Il était clair que le public venu pour la performance Fundamental Forces de Robert Henke n’était pas le public traditionnel des concerts de l’Ircam. Nul doute que ce somptueux spectacle électro et vidéos 3D (n’oublions pas non plus la Journée Portes Ouvertes du 14 juin) ait essaimé auprès d’un public passionné de musiques expérimentales pour qui la musique dite contemporaine reste encore un mot réservé aux savants.

ManiFeste-2014

ManiFeste-2014

Un exemple de transgression de « propriété » artistique :

Dans Quid sit musicus ?, Philippe Leroux cite in entenso plusieurs chansons de Guillaume de Machaut, sans que l’adjonction d’un matériel vieux de six siècles ne rompe le processus de l’œuvre. Le résultat, ludique et réellement subversif, propose une somptueuse réflexion sur la création musicale par-delà les siècles.

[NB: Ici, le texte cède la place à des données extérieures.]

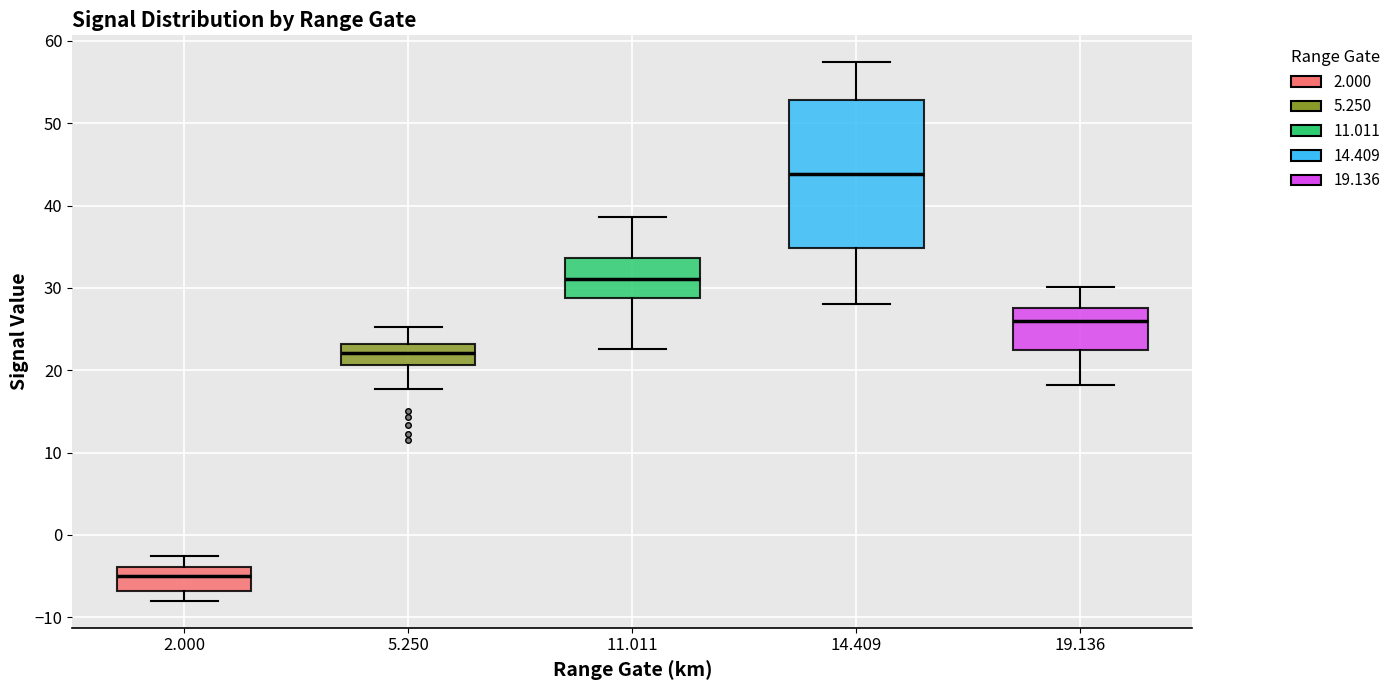

Reading left to right, read every box against the y-axis: the position of its median line, the range the box covers, and the ends of its whiskers. The values are not printed on the chart, so give them approximately, as read against the axis.

2.000: median -5, box -7 to -4, whiskers -8 to -3
5.250: median 22, box 21 to 23, whiskers 18 to 25
11.011: median 31, box 29 to 34, whiskers 23 to 39
14.409: median 44, box 35 to 53, whiskers 28 to 57
19.136: median 26, box 22 to 28, whiskers 18 to 30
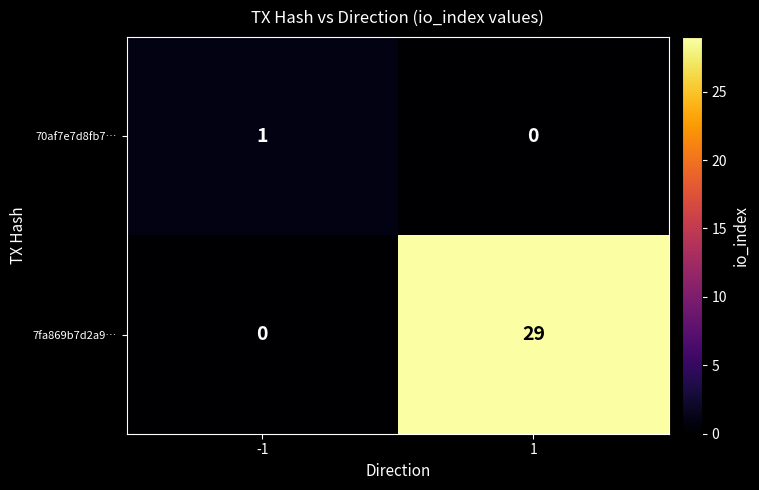

At which category is the sum across all series the highest?

1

Les transgressions de Raphaël Cendo :

Autre arpenteur d’inouï, Raphaël Cendo déverse dans Foris pour violoncelle et électronique un incroyable charivari sonore digne d’une attraction de parc de loisirs. Toutefois, en proposant un discours musical constamment imprévisible et ambigü, le compositeur français réussit à subvertir nos codes d’écoutes et nos instincts immédiats. Preuve de la complexité de l’expérience, un spectateur aperçu dans la salle se bouchait les oreilles durant la dizaine de minutes de l’œuvre, avant d’applaudir à tout rompre des deux mains au moment des saluts. Encore une fois, instrument, électronique, public et partition formaient une hydre à plusieurs têtes quasiment indissociables.

In fine, la transgression de la figure du compositeur :

Post-scriptum du spectacle Quid sit musicus ? de Leroux, la création d’Out at S.E.A offrait hier le rare produit d’un travail collaboratif initié en 2013 par le compositeur et chef d’orchestre Peter Eötvös. D’aucuns se souviennent sans doute du singulier Aiglon d’Honegger/Ibert, ou des grands opéras collectifs de l’époque baroque.

C’est peut-être ce qui frappe le plus pour cette édition 2014 de ManiFeste. Agrandissement du champ d’action au-delà du strict domaine sonore du compositeur (cf. Un temps bis), prédilection pour les compositeurs/chefs d’orchestre/interprètes (Eötvös, Benjamin…), recyclages d’œuvres anciennes et fantasmes d’œuvre collective , ateliers tous azimuts pour placer le compositeur aux prises avec les autres arts de la scène, ManiFeste aura tenté avec une violence exceptionnelle de redéfinir la figure romantique du compositeur à l’heure des réseaux numériques.

Michel Foucault, l’une des vedettes de l’édition 2014, évoquait le changement radical d’épistémè, qu’opérait notre époque par rapport à la manière de voir le monde léguée par la révolution industrielle. Plus que jamais, le festival ManiFeste se sera montré fidèle à l’esprit de révolte du philosophe français, afin de cerner au plus près les métamorphoses du bel aujourd’hui.